### [Given records]
--- --- ---
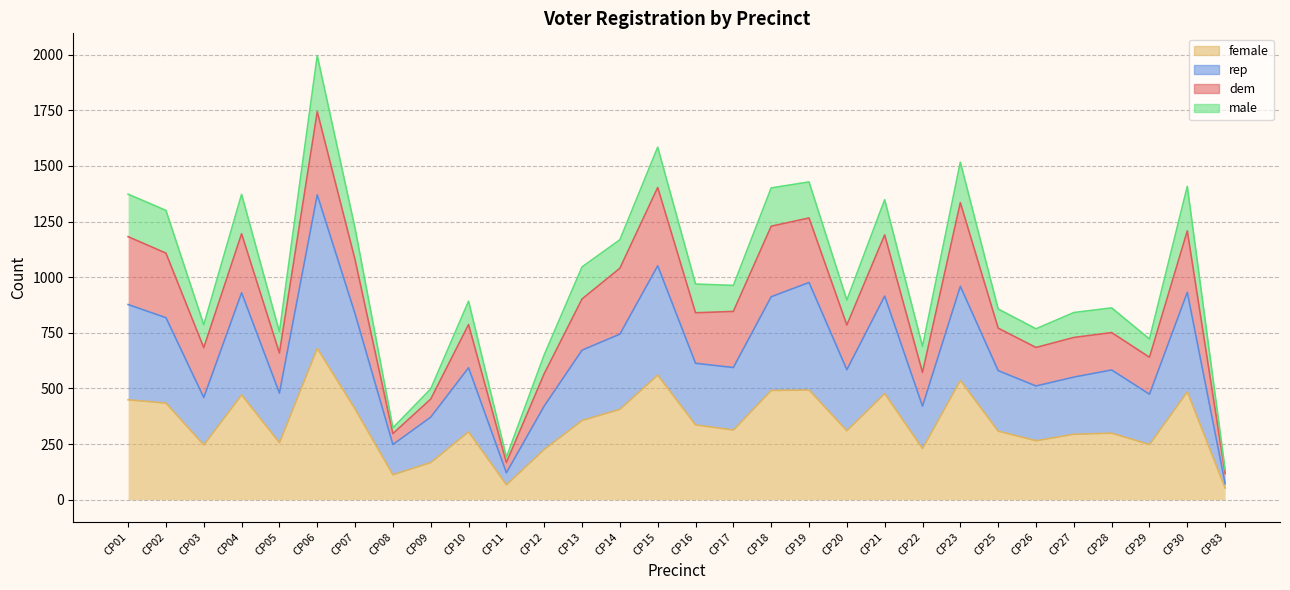

How many data points in female are above 313?

14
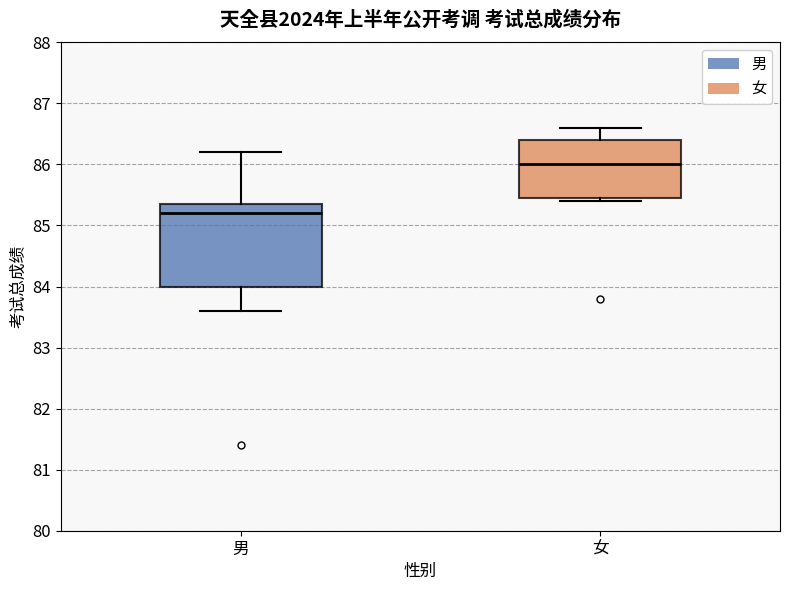

Where does the lower whisker of the box for 男 end on the y-axis? The values are not printed on the chart, so give them approximately, as read against the axis.

83.6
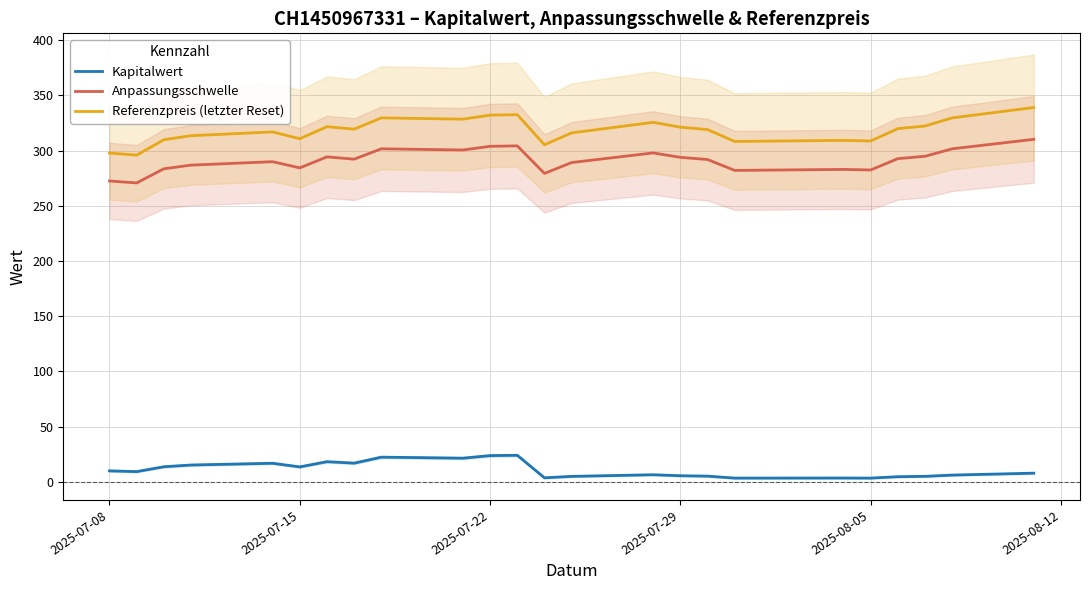

Is it true that Referenzpreis (letzter Reset) equals 161.0 at 2025-07-22?

False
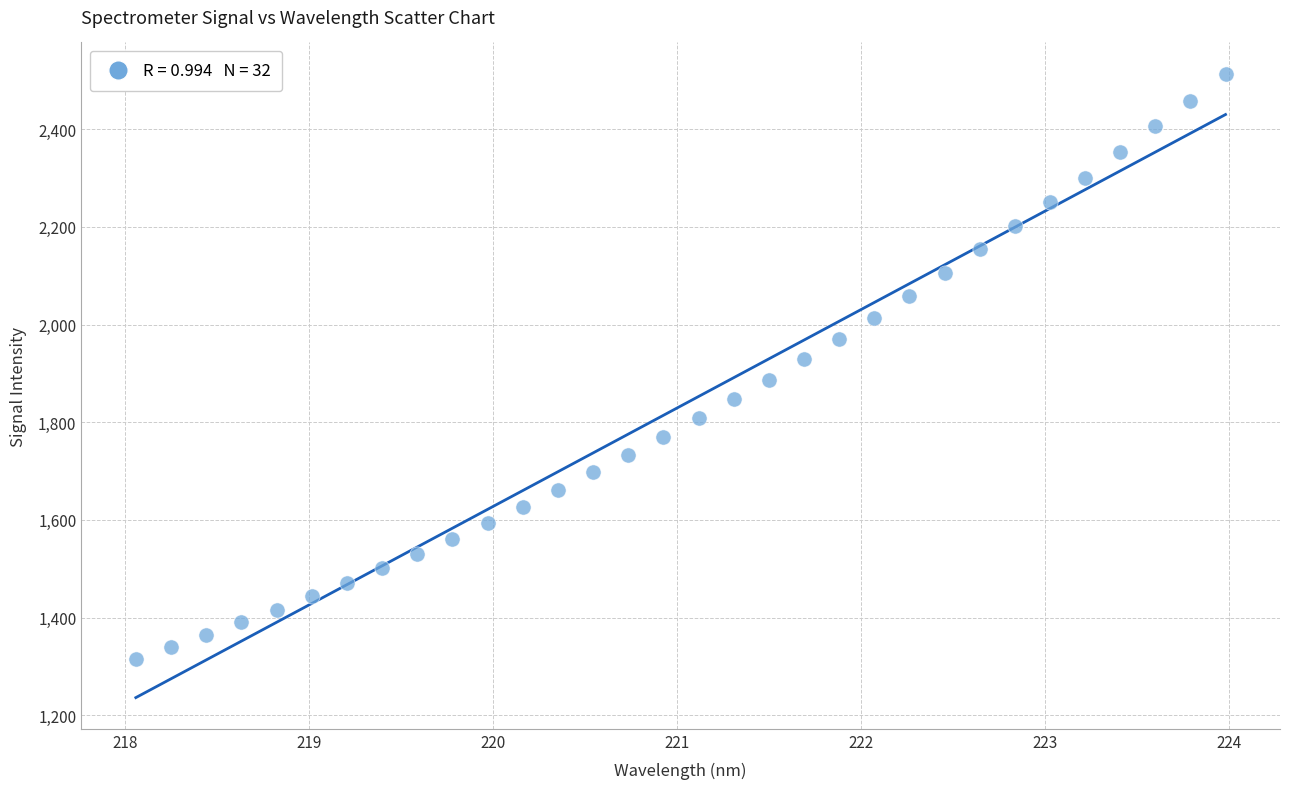

What is the range of Y values (max minus min)?

1198.6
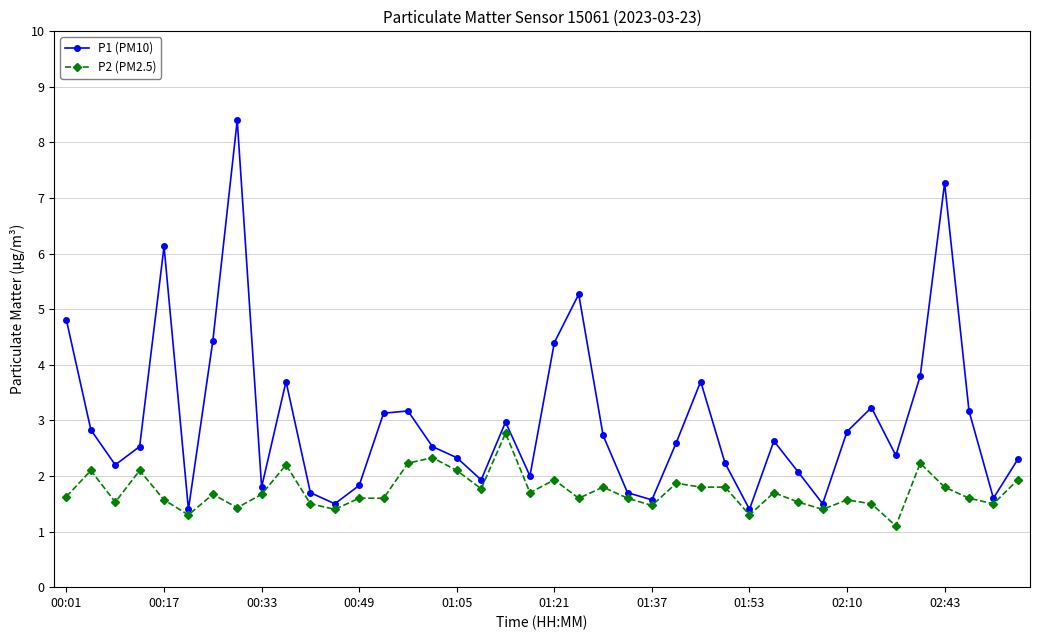

List the series in order of their peak value, lowest first.

P2 (PM2.5), P1 (PM10)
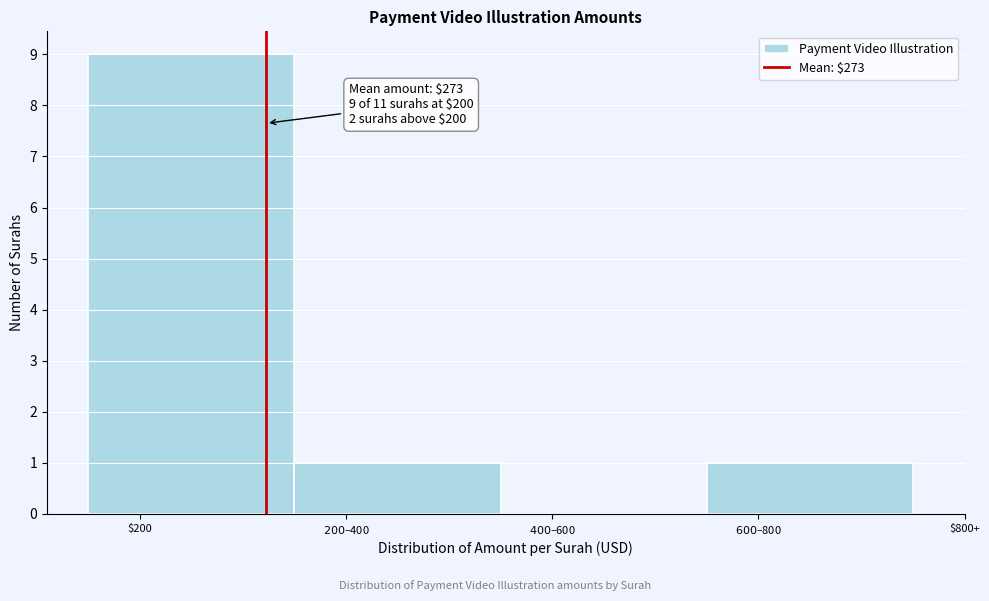

What is the maximum value shown in the chart?

9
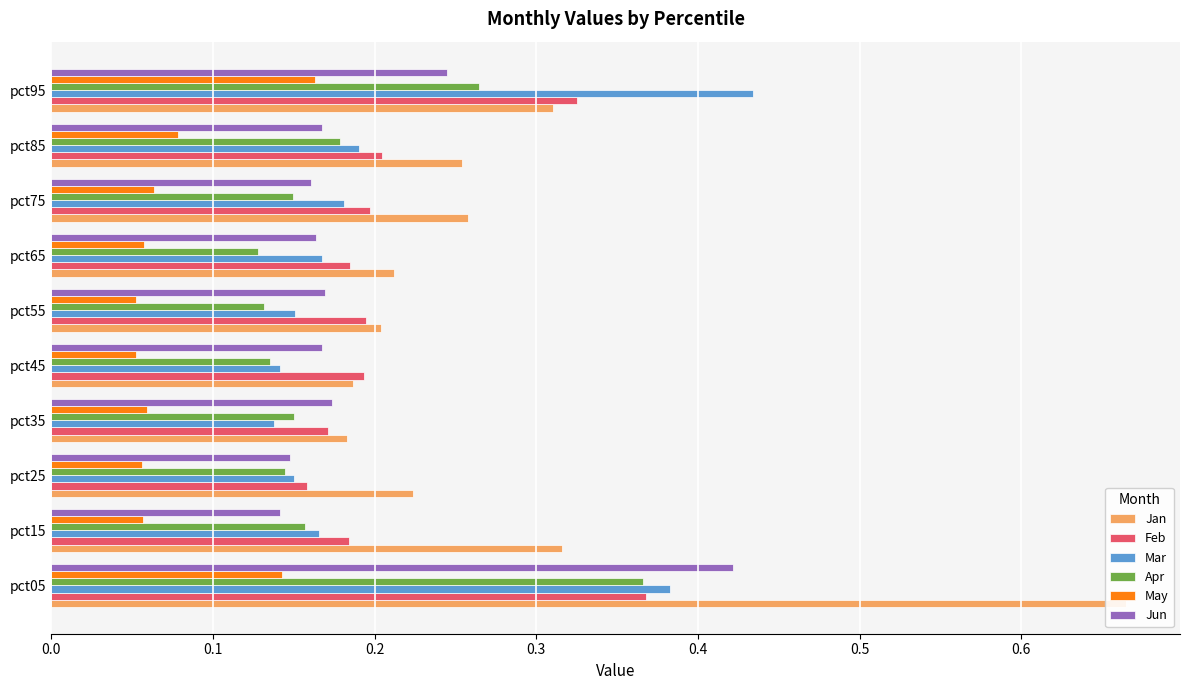

True or false: Jun has a value of 0.1 at pct15.

True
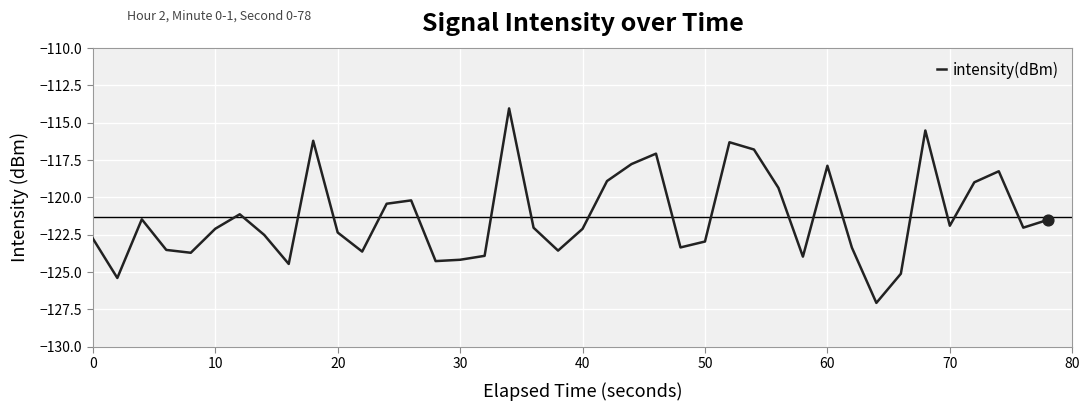

What is the maximum value shown in the chart?

-114.0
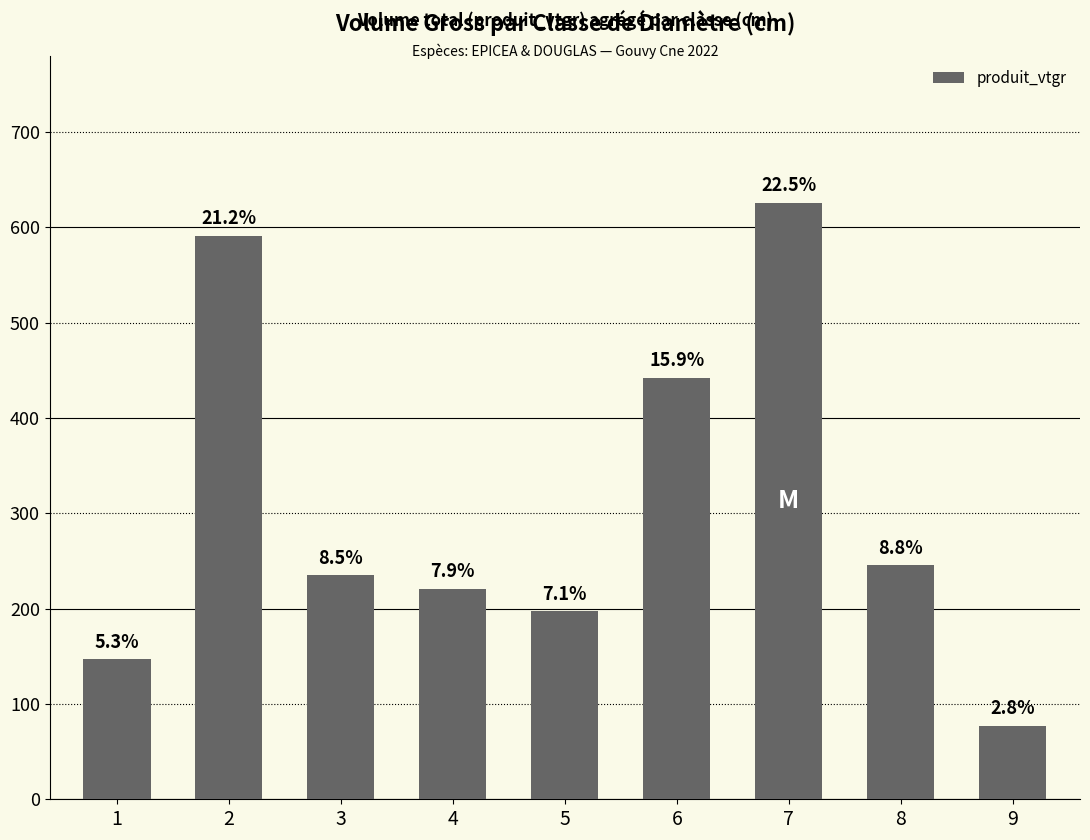

How many bars are there in total?

9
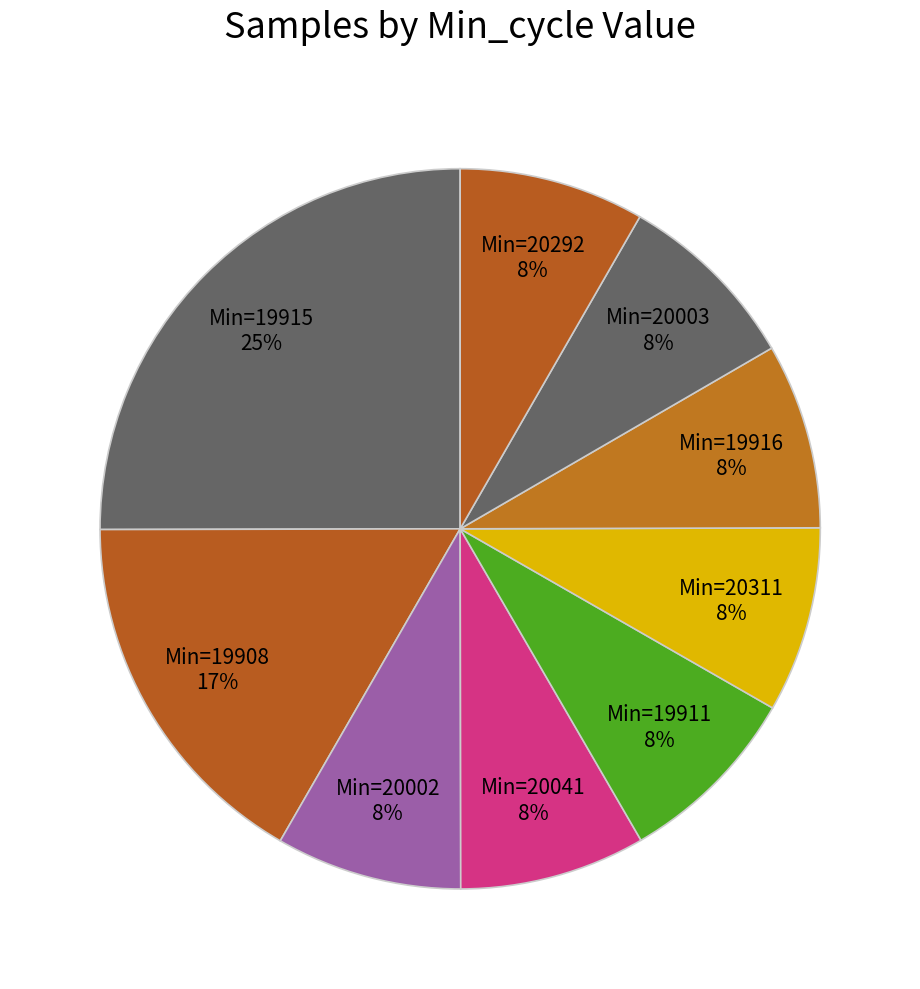

Is there a majority slice in this chart?

No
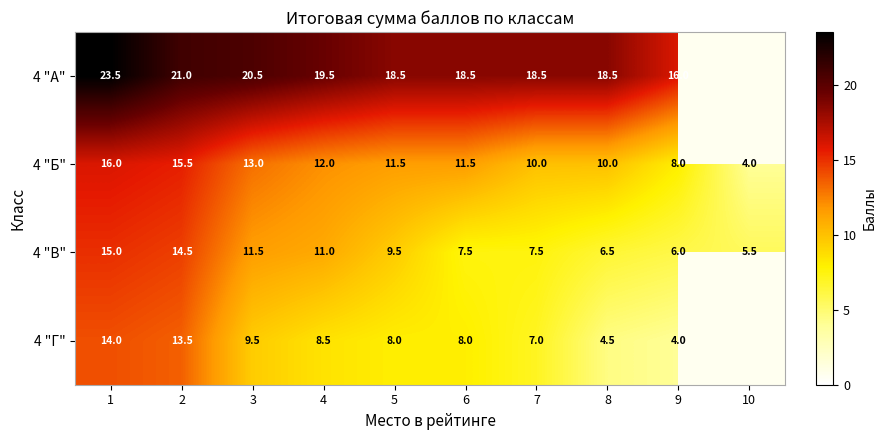

Where does the 4 "В" series first go above 9?

1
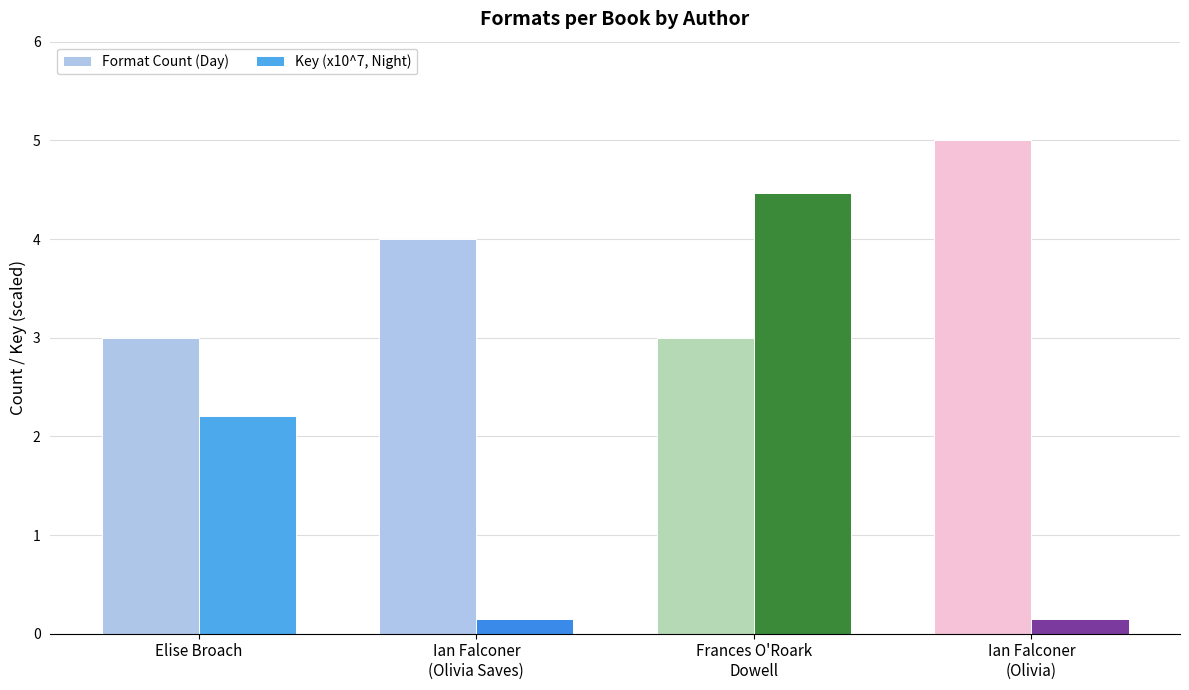

Which label corresponds to the largest value in the chart?

Ian Falconer
(Olivia)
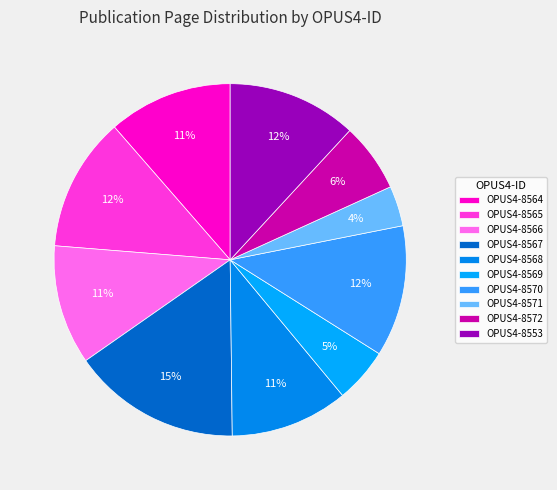

Count the number of slices in the pie.

10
--- --- ---
### [Your instructions]
Could you print every row above word for word, with the same line breaks, but without the pictures?

### [Solution]
How many data points in female are above 313?

14

Where does the lower whisker of the box for 男 end on the y-axis? The values are not printed on the chart, so give them approximately, as read against the axis.

83.6

Is it true that Referenzpreis (letzter Reset) equals 161.0 at 2025-07-22?

False

What is the range of Y values (max minus min)?

1198.6

List the series in order of their peak value, lowest first.

P2 (PM2.5), P1 (PM10)

What is the maximum value shown in the chart?

9

True or false: Jun has a value of 0.1 at pct15.

True

What is the maximum value shown in the chart?

-114.0

How many bars are there in total?

9

Is there a majority slice in this chart?

No

Where does the 4 "В" series first go above 9?

1

Which label corresponds to the largest value in the chart?

Ian Falconer
(Olivia)

Count the number of slices in the pie.

10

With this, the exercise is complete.